Le commerce des esclaves est exercé par les hommes, et celui de toutes les autres marchandises par les femmes. Nos plus fins marchands pourraient recevoir des leçons de ces habiles Négresses, soit dans l'art du débit, soit dans celui dès comptes. Aussi les hommes se reposent-ils entièrement sur leur gestion.
La monnaie courante dans tous les marchés est de la poudre d'or ou des bedjis. Comme on ne connaît pas l'usage du crédit, les marchands n'ont pas l'embarras des livres de compte.

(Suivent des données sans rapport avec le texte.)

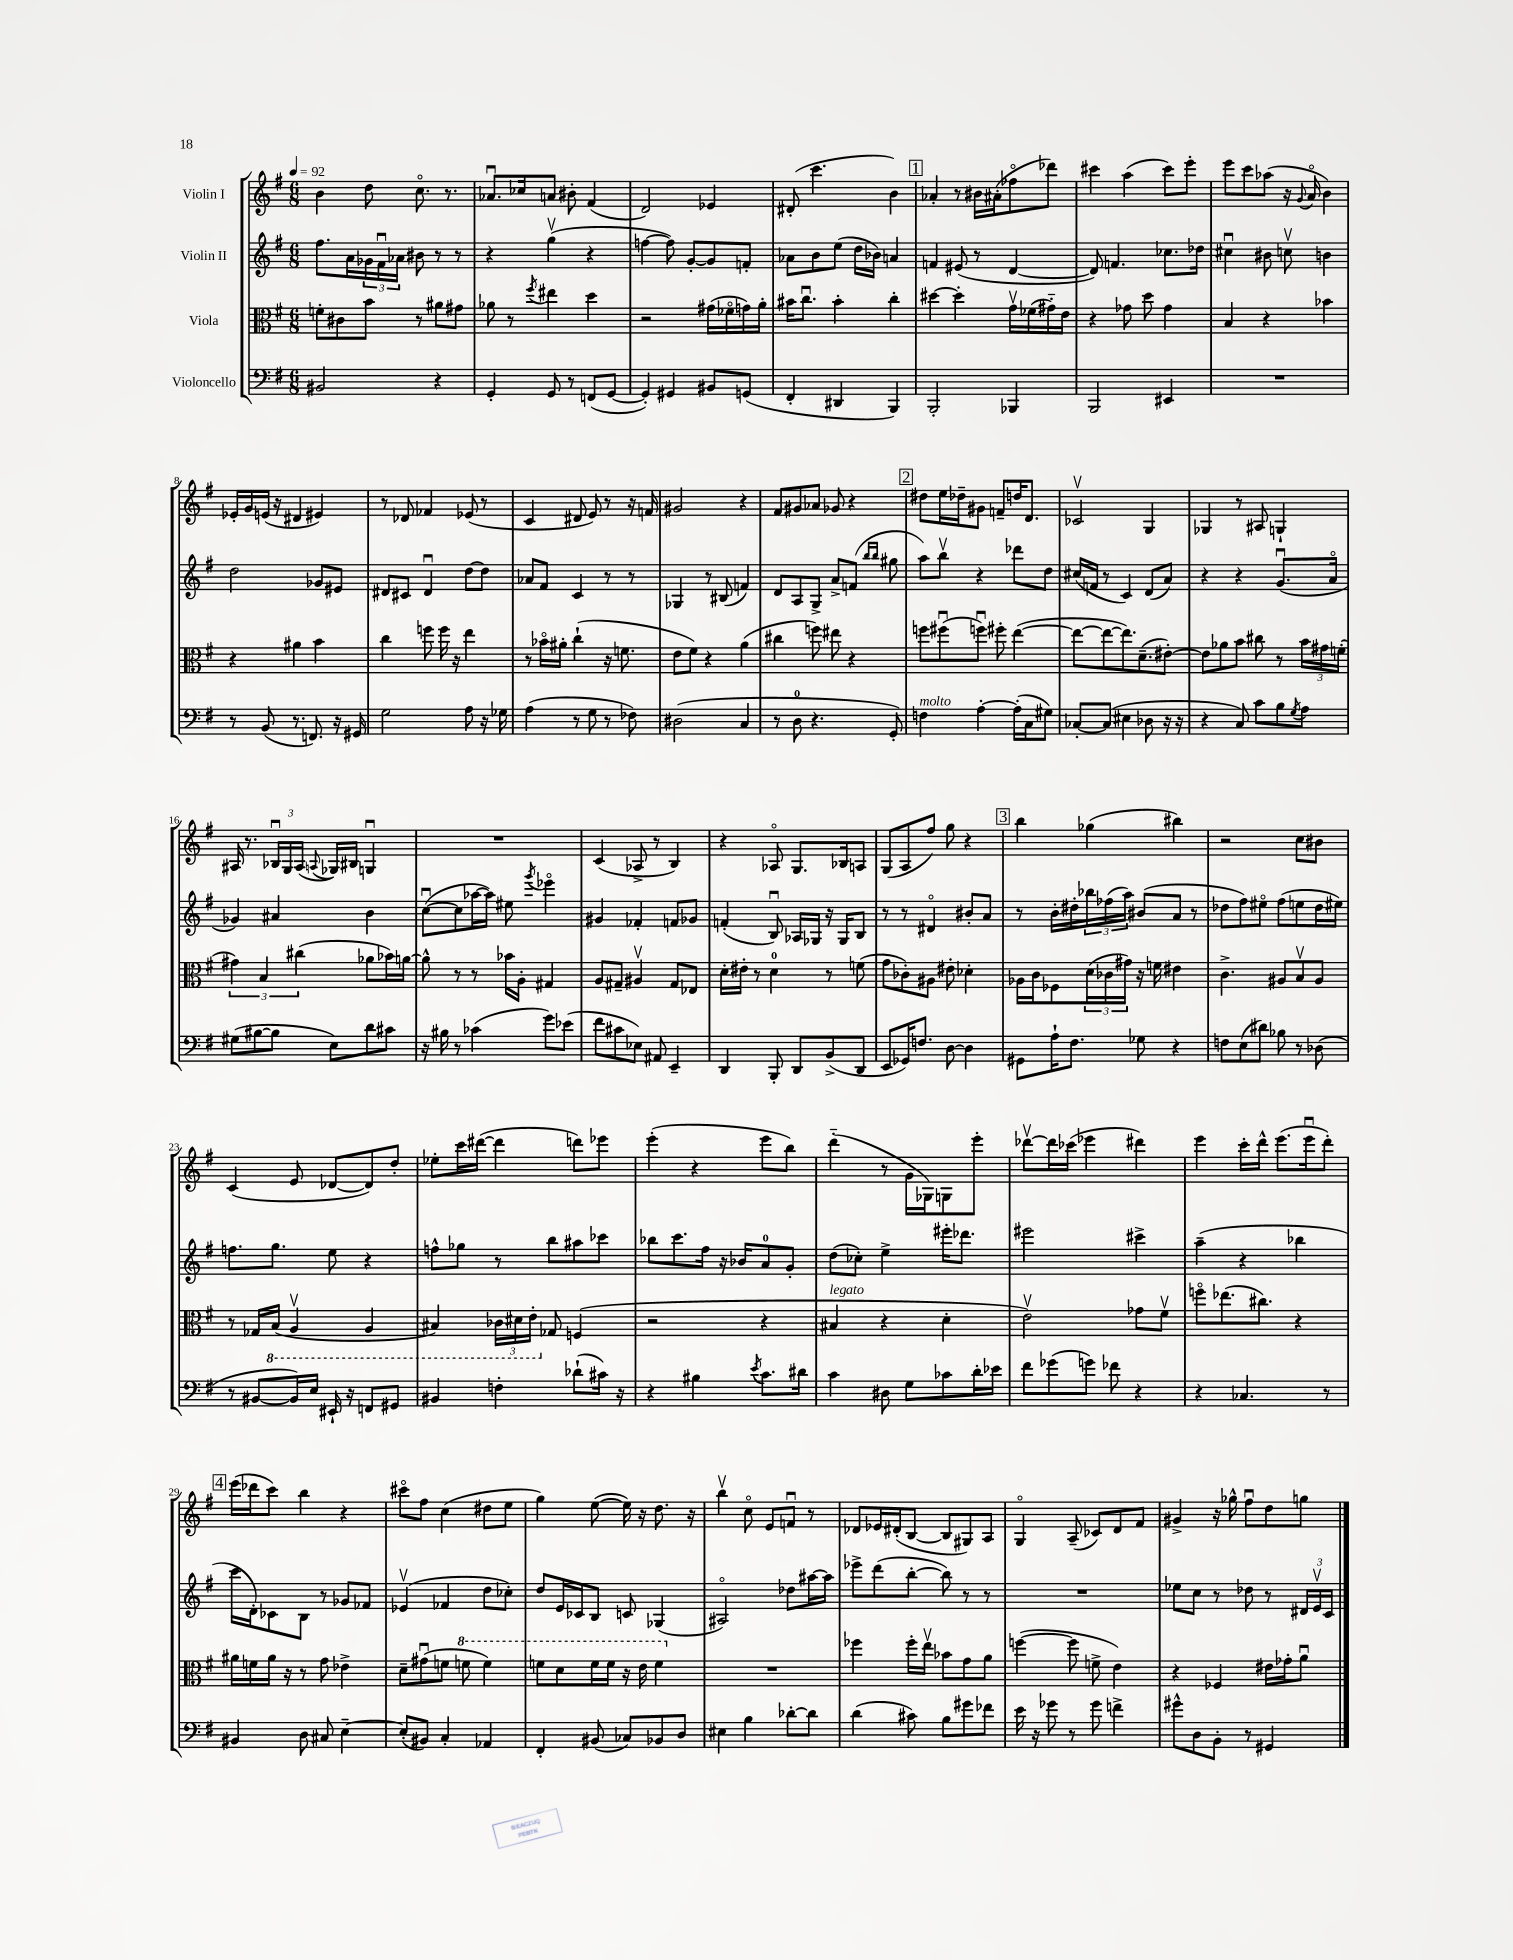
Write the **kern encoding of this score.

**kern	**kern	**kern	**kern
*staff4	*staff3	*staff2	*staff1
*clefF4	*clefC3	*clefG2	*clefG2
*k[f#]	*k[f#]	*k[f#]	*k[f#]
*M6/8	*M6/8	*M6/8	*M6/8
*MM92	*MM92	*MM92	*MM92
2BB#/	8f'\L	8.ff#\L	4b\
.	8c#\	.	.
.	.	16a\L	.
.	8b\J	24g-\	8dd\
.	.	24f#u\	.
.	.	24a-\JJ	.
.	8r	8b#\	8.cco\
4r	8a#\L	8r	.
.	.	.	8.r
.	8g#\J	8r	.
=	=	=	=
4GG'/	8a-\	4r	8.a-u/L
.	8r	.	.
.	.	.	16cc-/k
.	8qff#/	.	.
8GG/	4ee#\	(4ggv\	8a/J
8r	.	.	8b#'\
(8FF/L	4dd\	4r	(4f#/
[8GG/J	.	.	.
=	=	=	=
4GG'/])	2r	[4ff\	2d/)
4GG#/	.	8ff\])	.
.	.	[8g'/L	.
8BB#/L	(16g#\LL	8g/]	4e-/
.	16f-o\	.	.
(8GG/J	16g\)	8f'/J	.
.	16a'\JJ	.	.
=	=	=	=
4FF#'/	16b#\LK	8a-\L	(8d#'/
.	8.ccu\J	.	.
.	.	8b\	4.ccc\
4DD#/	4b#'\	(8ee\J	.
.	.	16dd\LL	.
.	.	16b-\JJ)	.
4BBB/)	4cc'\	4a/	4b\)
=	=	=	=
2BBB'/	[4dd#\	4f/	4a-'/
.	4dd#'\]	(8e#/	8r
.	.	8r	16b#\LL
.	.	.	(16a#'\J
4BBB-/	16gv\LL	[4d/	8ff-o\
.	(16f-\	.	.
.	16g#'~\)	.	8ddd-\J)
.	16e\JJ	.	.
=	=	=	=
2BBB/	4r	8d/])	4ccc#\
.	.	4.f/	.
.	8g-\	.	(4aa\
.	8dd\	.	.
4EE#/	4g-\	8.cc-\L	8ccc#\L)
.	.	.	8eee'\J
.	.	16dd-\Jk	.
=	=	=	=
2.r	4B/	4cc#u\	8eee\L
.	.	.	8ccc\
.	4r	8b#\	(8aa-\J
.	.	8ccv\	16r
.	.	.	8qqg/
.	.	.	16ao/
.	4b-\	4b\	4b\)
=	=	=	=
8r	4r	2dd\	16e-'/LL
.	.	.	16g/
(8BB/	.	.	(16e/JJ
.	.	.	16r
8.r	4a#\	.	4d#/
8.FF/)	.	.	.
.	4b\	8g-/L	4e#/)
16r	.	8e#/J	.
16GG#/	.	.	.
=	=	=	=
2G\	4cc\	8d#/L	8r
.	.	8c#/J	8d-/
.	8ff\	4d#u/	4f-/
.	16ff\	.	.
.	16r	.	.
8A\	4ee\	[8dd\L	(8e-/
16r	.	8dd\]J	8r
16G-\	.	.	.
=	=	=	=
(4A\	8r	8a-/L	4c/
.	16b-o\LL	8f#/J	.
.	16a#'\JJ	.	.
8r	(4cc`\	4c/	8d#/
8G\	.	.	8e/)
8r	16r	8r	8r
.	8.f\	.	.
8F-\)	.	8r	16r
.	.	.	16f/
=	=	=	=
(2D#\	8e\L	4G-/	2g#/
.	8f#\J)	.	.
.	4r	8r	.
.	.	(8B#/	.
4C/	(4a\	4f/)	4r
=	=	=	=
8r	4cc#\	8d/L	8f#/L
8D\	.	8A/	8g#/
4.r	8ff\)	8G^/J	8a-/J
.	8ee#\	8a^/L	8g-/
.	4r	(8f/J	4r
.	.	16qqbb/LL	.
.	.	16qqbb/JJ	.
8GG'/)	.	8gg#\	.
=	=	=	=
4F\	8ff\L	8aa\L)	8dd#\L
.	(8ff#u\	8bbv\J	16ee\L
.	.	.	16dd-~\J
[4A'\	8ffu\J)	4r	8g#\J
.	8ff#'\	.	8f~/L
(16A'\]LL	([4ee\	8ddd-\L	16dd/K
16C\J	.	.	8.d/J
8G#\J)	.	8dd\J	.
=	=	=	=
[8C-'/L	8ee\_L	(16cc#/LL	2c-v/
.	.	16f/JJ	.
(8C-/]J	8ee\_	8r	.
4E#\	8.ee\])	4c/)	.
.	(8.d~\	.	.
8D-\	.	(8d/L	4G/
16r	[8e#'\J)	8a/J)	.
16r	.	.	.
=	=	=	=
4r	8e#\]L	4r	4G-/
.	8a-\	.	.
8C/)	8b\J	4r	8r
8c\L	8cc#\	.	8A#/
8B\	8r	(8.gu/L	4G`/
8qG/	.	.	.
8A\J	24b\LL	.	.
.	24g#\	.	.
.	.	16ao/Jk	.
.	(24f'\JJ	.	.
=	=	=	=
(8G#\L	6g#\)	4g-/)	16A#/
.	.	.	8.r
[8B#\	.	.	.
.	6B/	.	.
8B#\]J	.	4a#/	24B-u/LL
.	.	.	24G/
.	(6cc#\	.	(24A#/JJ
.	.	.	8qqA/
8E\L)	.	.	16G-/LL)
.	.	.	16B#/JJ
8d\	8a-\L	4b\	4Gu/
8c#\J	16b-\L)	.	.
.	[16a\JJ	.	.
=	=	=	=
16r	8a^^\]	([8ccu\L	2.r
16B#\	.	.	.
8r	8r	8cc\]	.
(4c-\	8r	[16aa-\L	.
.	.	16aa-\]JJ)	.
.	16b-\LL	8ee#\	.
.	16A'\JJ	.	.
.	.	8qggg/	.
8g\L)	4G#/	4eee-o\	.
(8e-\J	.	.	.
=	=	=	=
8f#\L	8A/L	4g#/	(4c/
8c#\	8G#~/J	.	.
8E-\J)	4A#v/	4f-'/	8A-^/
8AA#/	.	.	8r
4EE~/	8G#/L	8f/L	4B/)
.	8E-/J	8g-/J	.
=	=	=	=
4DD/	16d'\LL	(4f'/	4r
.	16e#'\JJ	.	.
.	8r	.	.
8BBB'/	4d\	8Bu/)	8A-o/
8DD/L	.	16A-/LL	8.G/L
.	.	16G-/JJ	.
(8BB^/	8r	16r	.
.	.	16G-/LK	16B-/k
8DD/J	(8f\	8B/J	8A/J
=	=	=	=
8EE/L	8g\L	8r	(8G/L
16GG-/K)	8c-'\)	8r	8A/
8.F/J	.	.	.
.	8A#\J	4d#o/	8ff#/J)
[8D\	8e#'\	.	8gg\
4D\]	4d-'\	8b#'/L	4r
.	.	8a/J	.
=	=	=	=
8GG#\L	16A-\LL	8r	4bb\
.	16c\J	.	.
16A`\K	8F-\	16b'\LL	.
8.F#\J	.	16dd#'\	.
.	(24d\L	24bb-\	(4gg-\
.	24c-\	(24ff-\	.
.	24g#\JJ)	24aa\JJ)	.
8G-\	16r	(8b#/L	.
.	16f\	.	.
4r	4e#\	8a/J	4bb#\)
.	.	8r	.
=	=	=	=
8F\L	4.c^\	8dd-\L	2r
(8E\	.	8ff#\)	.
8d#\J)	.	8ee#o\J	.
8B-\	8A#/L	(8ff#\L	.
8r	8Bv/	8ee\	8cc\L
(8D-\	8A#/J	16dd-\L	8b#\J
.	.	16ee#\JJ)	.
=	=	=	=
8r	8r	8.ff\L	(4c/
[8BB#/L	16G-/LL	.	.
.	(16BB/JJ	8.gg\J	.
16BB#/]L)	4AAv/	.	8e/
16E/JJ	.	.	.
16EE#`/	.	8ee\	[8d-/L
16r	.	.	.
8FF/L	4AA/	4r	8d-/])
8GG#/J	.	.	8dd'/J
=	=	=	=
4BB#/	4BB#/)	8ff^^\L	8ee-'\L
.	.	8gg-\J	16ccc\L
.	.	.	([16ddd#\JJ
4F'\	24C-\LL	8r	4ddd#\]
.	24D#\	.	.
.	24E'\JJ	.	.
.	8G-/	8bb\L	.
(8d-`\L	(4F/	8aa#\	8ddd\L)
16c#\Jk)	.	8ccc-\J	8eee-\J
16r	.	.	.
=	=	=	=
4r	2r	8bb-\L	(4eee'\
.	.	8.ccc\	.
4B#\	.	.	4r
.	.	16ff#\Jk	.
.	.	16r	.
.	.	16b-/LK	.
8qe/	.	.	.
8.c\L	4r	8a/	8eee\L
.	.	8g'/J	8bb\J)
16d#\Jk	.	.	.
=	=	=	=
4c\	4B#/	(8dd\L	(4ddd'~\
.	.	8cc-'\J)	.
8D#\	4r	4ee^\	8r
8G\L	.	.	16g\LL
.	.	.	16G-\J)
8c-\	4d'\	16eee#'\LK	8G\
.	.	8.ddd-\J	.
16d'\L	.	.	8eee'\J
16e-\JJ	.	.	.
=	=	=	=
8f#\L	2ev\)	2eee#\	[8ddd-v\L
(8g-\	.	.	16ddd-\]L
.	.	.	(16ccc-\JJ
8g\J)	.	.	4eee-\
8f-\	.	.	.
4r	8g-\L	4ccc#^\	4ddd#\)
.	8f#v\J	.	.
=	=	=	=
4r	8ffo\L	(4aa~\	4eee\
.	(8.ee-\	.	.
4.C-/	.	4r	16ccc'\LL
.	8.cc#\J)	.	16ddd^^\JJ
.	.	.	(8.eee\L
.	4r	4bb-\	.
.	.	.	16eeeu\k
8r	.	.	8ddd'\J)
=	=	=	=
4BB#/	16a#\LL	16ccc\LL	(16eee\LL
.	16f\	16d'\J)	16ddd-\J
.	16a#\JJ	8c-\	8ccc\J)
.	16r	.	.
8D\	8r	8B\J	4bb\
8C#/	8g\	8r	.
[4E~\	4e-^\	8g-/L	4r
.	.	8f-/J	.
=	=	=	=
(8E'/]L	8d~\L	(4e-v/	8ccc#o\L
8BB#/J)	(8g#u\	.	8ff#\J
4C'/	8f\J	4f-/	(4cc\
.	8ff\	.	.
4AA-/	4ff\)	8dd\L	8dd#\L
.	.	8cc-'\J)	8ee\J
=	=	=	=
4FF#'/	8ff\L	8dd/L	4gg\)
.	8dd\	16e/L	.
.	.	16c-/J	.
(8BB#/	16ff\L	8B/J	([8ee\
.	16ff\JJ	.	.
8C-/L)	16r	8c/	16ee\])
.	16ee\	.	16r
8BB-/	4ff\	(4G-/	8.dd\
8D/J	.	.	.
.	.	.	16r
=	=	=	=
4E#\	2.r	2A#o/)	4bbv\
4B\	.	.	8cco\
.	.	.	8e/L
[8d-'\L	.	8dd-\L	8fu/J
8d-\]J	.	[16aa#\L	8r
.	.	16aa#\]JJ	.
=	=	=	=
(4d\	4ff-\	8eee-^\L	8d-/L
.	.	(8ddd\	16e-/L
.	.	.	(16d#'/J
8c#\)	16ff-'\LL	[8bb'\J	[8B/J
.	16eev\JJ	.	.
8B\L	8b-\L	8bb\])	8B/]L
8g#\	8g\	8r	8G#/)
8f-\J	8a\J	8r	8A/J
=	=	=	=
16e\	([4ff\	2.r	4Go/
16r	.	.	.
8g-\	.	.	.
8r	8ff\]	.	(8A~/
8g-\	8f^\	.	8c-/L)
4f^\	4e\)	.	8d/
.	.	.	8f#/J
=	=	=	=
8g#^^\L	4r	8ee-\L	4g#^/
8D\	.	8cc\J	.
8BB'\J	4F-/	8r	16r
.	.	.	16gg-^^\
8r	.	8dd-\	8ff#u\L
4GG#/	16e#\LL	8r	8dd\
.	16g-'\J	.	.
.	8au\J	24d#/LL	8gg\J
.	.	24ev/	.
.	.	24c/JJ	.
==	==	==	==
*-	*-	*-	*-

Les Européens, les seigneurs de Juida, et les Nègres riches se font porter dans des hamacs sur les épaules de leurs esclaves. C'est du Brésil que viennent les plus beaux hamacs: ils sont de coton. Les uns sont d'une étoffe continue, comme le drap; les autres à jour, comme nos filets pour la pèche. Leur longueur ordinaire est de sept pieds, sur dix, douze et quatorze de largeur. Aux deux extrémités il y a cinquante ou soixante nœuds d'un tissu de soie ou de coton, que les Nègres appellent rubans, chacun de la longueur de trois pieds. Tous les rubans de chaque bout s'unissent pour composer une chaîne, au travers de laquelle on passe une corde, qu'on attache des deux côtés au bout d'une perche de bambou longue de quinze ou seize pieds; de sorte que le hamac suspendu prend la forme d'un demi-cercle. Deux esclaves portent les deux extrémités de la perche sur leur tête. La personne qui se fait porter s'assied ou se couche de toute sa longueur dans le hamac; mais elle ne se met pas en ligne directe, parce que, dans cette situation, elle aurait le corps plié et les pieds aussi hauts que la tête. Sa position est diagonale, c'est-à-dire, qu'ayant la tête et les pieds d'un coin à l'autre, elle est aussi commodément que dans un lit. Les personnes de distinction se servent d'un oreiller qui leur soutient la tête.